Glossary#

API#

Application programming interface. hpcFlow’s API allows us to design and execute workflows from within a Python interpreter or Jupyter notebook.

Command files#

If you want to refer to any files that are used as inputs or output, they should be listed under command_files in the workflow file

command_files:
  - label: new_inp_file
    name:
      name: friction_conductance.inp

CLI#

Command line interface. The CLI is typically how we interact with hpcFlow on HPC systems.

cluster#

See HPC

Environment/virtual environment#

An environment is an isolated set of installed software. Using environments allows you to have multiple copies of the same software installed in different environments so you can run different versions, or to run two pieces of software with competing dependencies on the same machine. Using and sharing environments helps make your work reproducible because someone can use the same environment on a different machine and be sure they have the same versions of everything.

HPC#

High-performance computer/computing

jobscript#

A job submission script that is used to queue a job on a batch scheduler system, such as SLURM or SGE. Jobscripts are generated by hpcFlow during workflow submission.

Tasks#

These are actual usages of a task schema, run with defined inputs.

Task schema#

This is a template for a task you want to run, with definitions of the input and outputs that are expected.

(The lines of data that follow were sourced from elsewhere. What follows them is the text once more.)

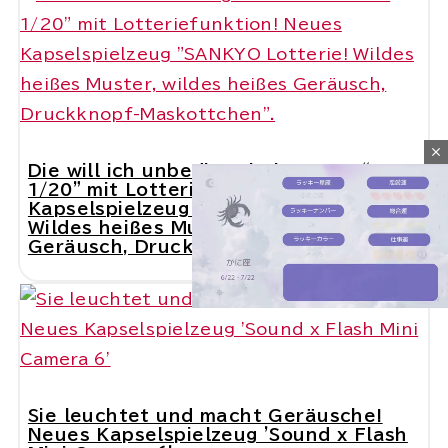
close
Die will ich unbedingt haben. ...... “Ca.
1/20” mit Lotteriefunktion! Neues
Kapselspielzeug "SANKYO Lotterie!
Wildes heißes Muster, wildes heißes
Geräusch, Druckknopf-Maskottchen".
M
u
t
Sie leuchtet und macht Geräusche!
e
Neues Kapselspielzeug 'Sound x Flash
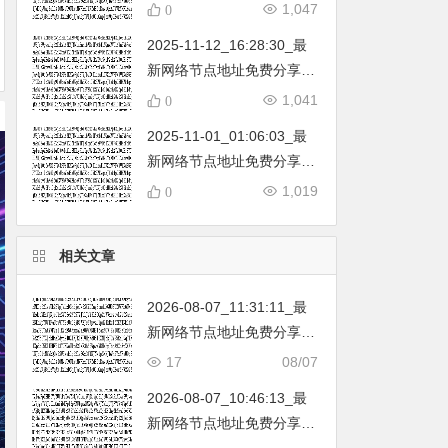
不定期更新…开放免费分享
1,047
0
（网络免费节点香港|日本|
2025-11-12_16:28:30_最
韩国|新加坡|台湾|马来西亚|
新网络节点地址免费分享…
…
不定期更新…开放免费分享
1,041
0
（网络免费节点香港|日本|
2025-11-01_01:06:03_最
韩国|新加坡|台湾|马来西亚|
新网络节点地址免费分享…
…
不定期更新…开放免费分享
1,019
0
（网络免费节点香港|日本|
韩国|新加坡|台湾|马来西亚|
相关文章
…
2026-08-07_11:31:11_最
新网络节点地址免费分享…
不定期更新…开放免费分享
17
08/07
（网络免费节点香港|日本|
2026-08-07_10:46:13_最
韩国|新加坡|台湾|马来西亚|
新网络节点地址免费分享…
…
不定期更新…开放免费分享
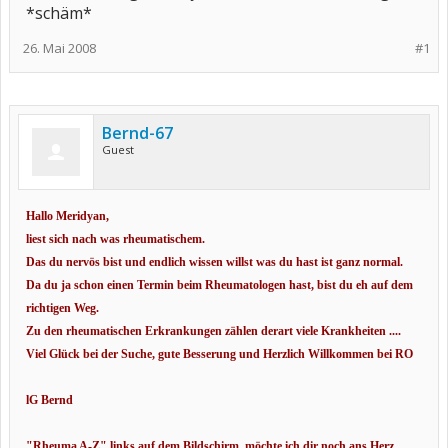
*schäm*
26. Mai 2008
#1
Bernd-67
Guest
Hallo Meridyan,
liest sich nach was rheumatischem.
Das du nervös bist und endlich wissen willst was du hast ist ganz normal.
Da du ja schon einen Termin beim Rheumatologen hast, bist du eh auf dem
richtigen Weg.
Zu den rheumatischen Erkrankungen zählen derart viele Krankheiten ....
Viel Glück bei der Suche, gute Besserung und Herzlich Willkommen bei RO
lG Bernd
"Rheuma A-Z" links auf dem Bildschirm, möchte ich dir noch ans Herz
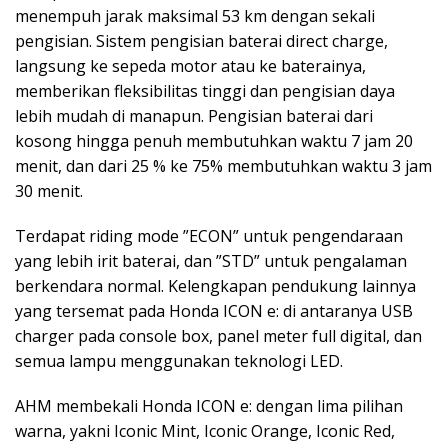
menempuh jarak maksimal 53 km dengan sekali
pengisian. Sistem pengisian baterai direct charge,
langsung ke sepeda motor atau ke baterainya,
memberikan fleksibilitas tinggi dan pengisian daya
lebih mudah di manapun. Pengisian baterai dari
kosong hingga penuh membutuhkan waktu 7 jam 20
menit, dan dari 25 % ke 75% membutuhkan waktu 3 jam
30 menit.
Terdapat riding mode ”ECON” untuk pengendaraan
yang lebih irit baterai, dan ”STD” untuk pengalaman
berkendara normal. Kelengkapan pendukung lainnya
yang tersemat pada Honda ICON e: di antaranya USB
charger pada console box, panel meter full digital, dan
semua lampu menggunakan teknologi LED.
AHM membekali Honda ICON e: dengan lima pilihan
warna, yakni Iconic Mint, Iconic Orange, Iconic Red,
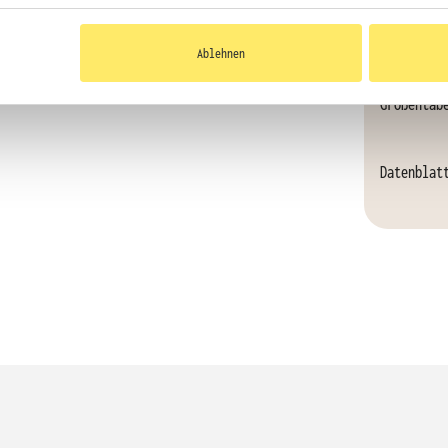
faire
Ablehnen
Größentab
Datenblat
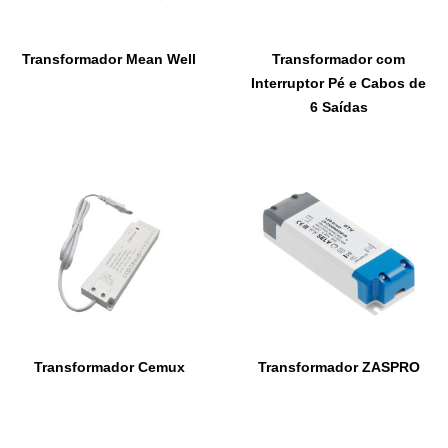
Transformador Mean Well
Transformador com
Interruptor Pé e Cabos de
6 Saídas
Transformador Cemux
Transformador ZASPRO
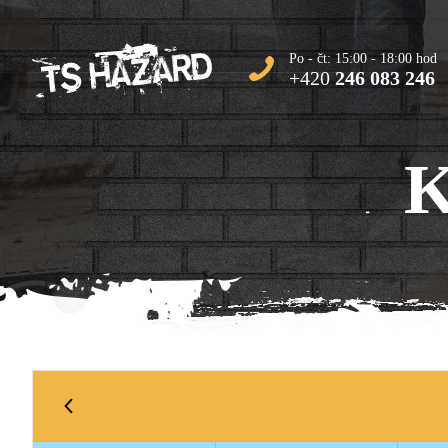
Po - čt: 15:00 - 18:00 hod
+420
246 083 246
K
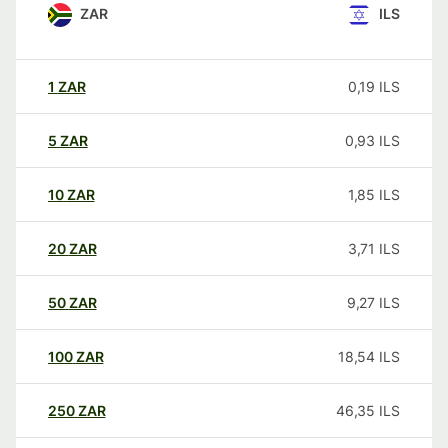
ZAR
ILS
1
ZAR
0,19
ILS
5
ZAR
0,93
ILS
10
ZAR
1,85
ILS
20
ZAR
3,71
ILS
50
ZAR
9,27
ILS
100
ZAR
18,54
ILS
250
ZAR
46,35
ILS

hpcFlow has many built-in task schemas, but you may want to write your own.

Workflow#

A pipeline that processes data in some way. A workflow is a list of tasks that run one after the other.

Workflow template#

A workflow template parameterises a workflow, providing the required input values for the task schemas of the workflow. However, it doesn’t actually run the workflow. A workflow template is usually just the list of tasks, but can optionally include hpcFlow environment, the task schemas, and the command files.